Text section:
= = = =

(click to enlarge photos)


The Seattle Armory was built in 1908-09 at the north end of the then-nearly new Pike Place Public Market. It was designed to resemble a fort, but like most of America’s community armories after 1900, it battled nothing but the ghosts of the Spanish-American War and the costs of maintaining its many routine community services with meeting halls, public concerts, grand expositions (such as for new cars) and indoor marching drills.

Here, however, the Seattle Armory was in a war for its very survival, partnered with the Alaskan Way Viaduct where the arterial passed a few feet from the armory’s west wall. The faux-fort caught on fire during the early morning of Jan. 7, 1962, when the viaduct was just a child of nine years. The emergency was signaled with an alarm that likely was triggered by a concerned citizen or an excited firebug. (Two months earlier, in similar circumstances, another northwest Market building mysteriously caught fire. Predictably, the neighborhood’s truck farmers and merchants were thinking arson.)

= = = =

Work order:
Answer these from the Seattle Armory text:
(a) In what years was the armory built?
(b) On what date did it catch fire?
(c) Which arterial passed a few feet from its west wall?

Input data:
= = = =

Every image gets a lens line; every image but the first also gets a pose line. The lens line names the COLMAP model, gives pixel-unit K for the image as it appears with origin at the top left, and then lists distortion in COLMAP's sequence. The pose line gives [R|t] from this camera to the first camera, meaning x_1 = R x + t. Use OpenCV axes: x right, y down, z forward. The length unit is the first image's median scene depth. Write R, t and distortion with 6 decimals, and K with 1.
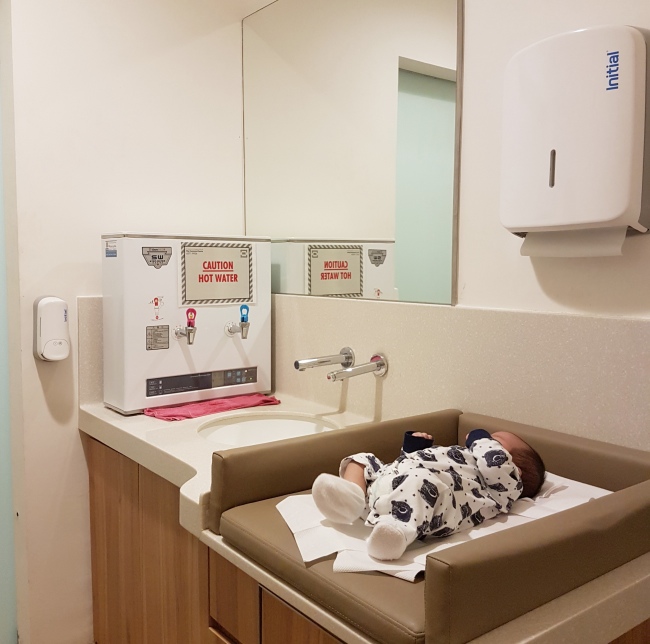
lens RADIAL K [[670.9, 0, 314.8], [0, 670.9, 307.3], [0, 0, 1]] dist [0.200942, -0.484375]
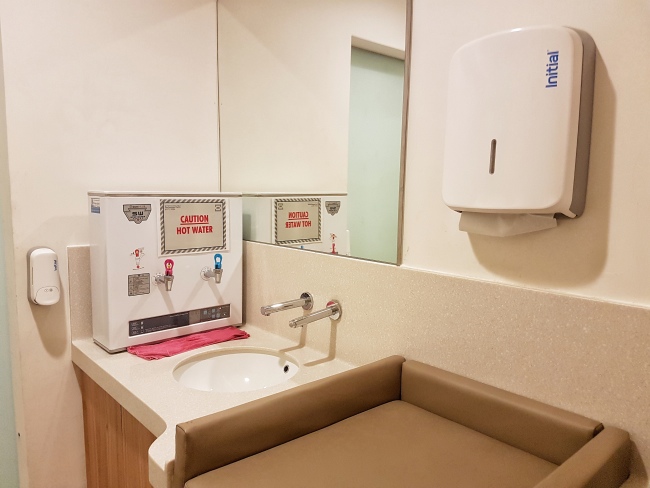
lens RADIAL K [[497.5, 0, 325.0], [0, 497.5, 244.0], [0, 0, 1]] dist [0.208699, -0.455564]
pose [[0.996792, 0.004909, 0.079890, 0.009304], [-0.009122, 0.998582, 0.052457, -0.068575], [-0.079519, -0.053017, 0.995422, 0.133089]]
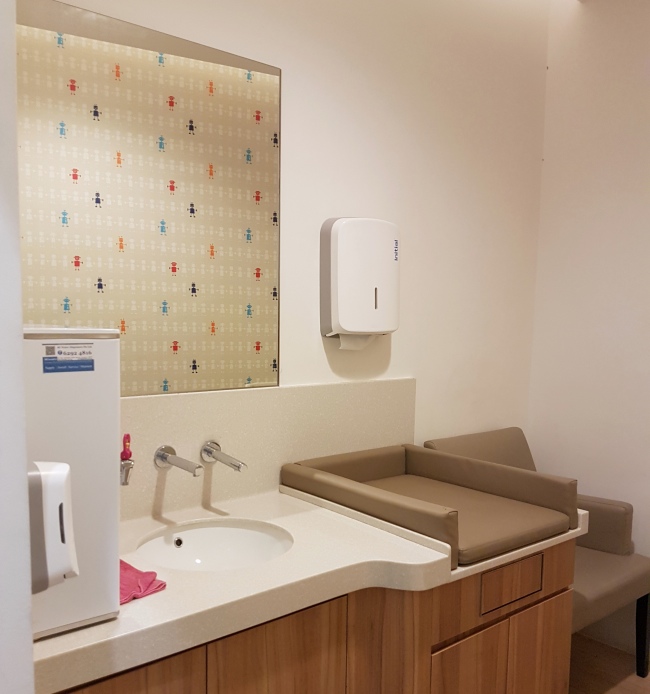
lens RADIAL K [[668.0, 0, 325.0], [0, 668.0, 347.0], [0, 0, 1]] dist [0.251946, -0.549707]
pose [[-0.029918, -0.040933, 0.998714, -0.898198], [0.057008, 0.997465, 0.042590, -0.106177], [-0.997925, 0.058209, -0.027508, 0.774461]]
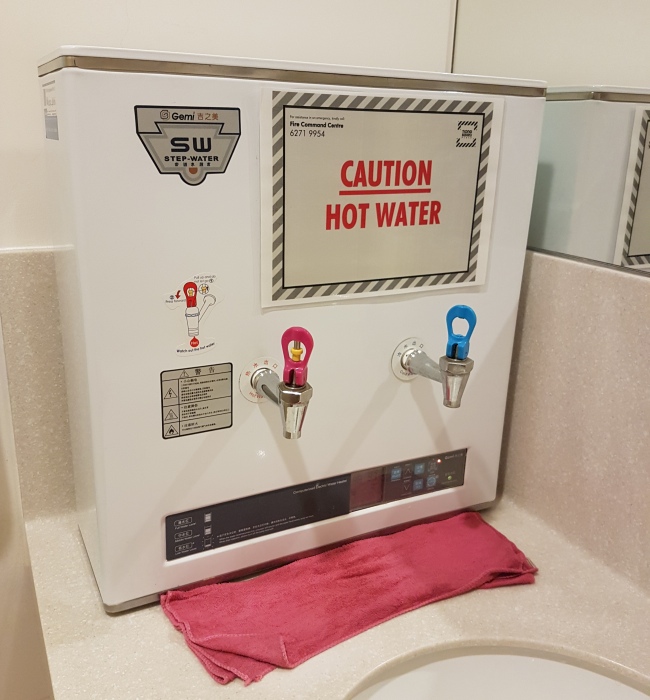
lens RADIAL K [[673.8, 0, 325.0], [0, 673.8, 350.0], [0, 0, 1]] dist [0.251946, -0.549707]
pose [[0.984125, 0.081526, -0.157646, -0.118109], [-0.040472, 0.967936, 0.247915, -0.062444], [0.172803, -0.237599, 0.955869, 0.685540]]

= = = =

Solution to this exercise:
(a) 1908-09
(b) The early morning of Jan. 7, 1962
(c) The Alaskan Way Viaduct